Drago renifla, moqueur.

— Tu sais que nos choix d'options ne sont pas un engagement à vie ? D'autres métiers sont possibles…

Harry haussa les épaules avec une pointe de résignation.

— C'est juste que ça semble être… ce que je dois faire. Un peu comme si je devais vivre la vie que mes parents n'ont pas eu la chance d'avoir, tu vois ?

Drago garda le silence longuement, puis il murmura, tristement.

— Je vois exactement ce que tu veux dire. Tu n'as jamais pensé à faire autre chose ?

Harry gloussa.

— Je n'y ai jamais réfléchi. Je veux dire, je ne peux pas être déçu si je n'ai pas d'autre option, n'est-ce pas ?

Drago tourna la tête vers lui et ils échangèrent un regard complice.
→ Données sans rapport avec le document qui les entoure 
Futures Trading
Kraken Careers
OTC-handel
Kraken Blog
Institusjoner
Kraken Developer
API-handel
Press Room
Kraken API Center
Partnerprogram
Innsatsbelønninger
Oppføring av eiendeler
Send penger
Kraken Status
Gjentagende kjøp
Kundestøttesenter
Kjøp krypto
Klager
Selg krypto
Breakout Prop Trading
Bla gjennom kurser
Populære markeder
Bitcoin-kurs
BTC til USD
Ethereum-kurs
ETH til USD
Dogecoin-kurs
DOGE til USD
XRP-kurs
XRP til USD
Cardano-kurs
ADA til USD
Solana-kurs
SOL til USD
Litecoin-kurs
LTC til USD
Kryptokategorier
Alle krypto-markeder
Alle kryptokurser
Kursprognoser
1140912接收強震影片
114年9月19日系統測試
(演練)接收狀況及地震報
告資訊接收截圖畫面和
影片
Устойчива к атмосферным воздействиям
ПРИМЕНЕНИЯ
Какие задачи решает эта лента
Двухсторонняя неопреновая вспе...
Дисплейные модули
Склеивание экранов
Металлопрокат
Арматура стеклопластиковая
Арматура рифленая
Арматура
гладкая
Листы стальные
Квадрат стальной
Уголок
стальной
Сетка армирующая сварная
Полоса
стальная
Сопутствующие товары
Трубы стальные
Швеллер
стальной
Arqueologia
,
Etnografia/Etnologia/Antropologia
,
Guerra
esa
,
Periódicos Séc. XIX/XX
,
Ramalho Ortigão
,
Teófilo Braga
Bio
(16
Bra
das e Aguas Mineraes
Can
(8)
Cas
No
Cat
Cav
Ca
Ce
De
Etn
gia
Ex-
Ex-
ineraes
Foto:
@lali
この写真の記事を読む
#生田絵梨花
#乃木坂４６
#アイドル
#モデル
Drago finit par lever les yeux au ciel et il retourna à sa potion, tandis que Harry se replongeait dans ses pensées.

Lorsque Harry reprit la parole, Drago était penché au-dessus du chaudron, tournant lentement la cuillère dans le chaudron, les sourcils légèrement froncés.

— Je devrais emmener ta mère auprès de Rogue.

Drago sursauta violemment et il échappa sa cuillère. Il jura avant de la rattraper et d'éteindre brutalement le feu sous le chaudron.

— Bon sang, Harry ! Essaies-tu de nous tuer ? J'aurais pu faire exploser ce chaudron !

Harry surprit, cligna des yeux, son regard passant de Drago au chaudron intact et fumant. Il haussa les épaules avec une moue contrite.

— Je suis désolé. Je ne pensais pas que tu serais distrait à ce point.

Drago soupira et il se frotta le visage, avant de marmonner, agacé.

— Ce n'est rien. J'ai terminé, il faut juste qu'elle refroidisse tranquillement.

Harry hocha la tête, tout en gardant prudemment le silence, en se demandant pour quelle raison Drago semblait tant hésiter à confier leurs secrets à sa mère. Narcissa lui avait paru tout à fait digne de confiance et il espérait ne pas avoir fait d'erreur en se dévoilant devant elle.

Il observa Drago ranger son matériel en silence, admirant ses gestes sûrs et l'assurance qu'il dégageait, comme s'il avait été potionniste toute sa vie.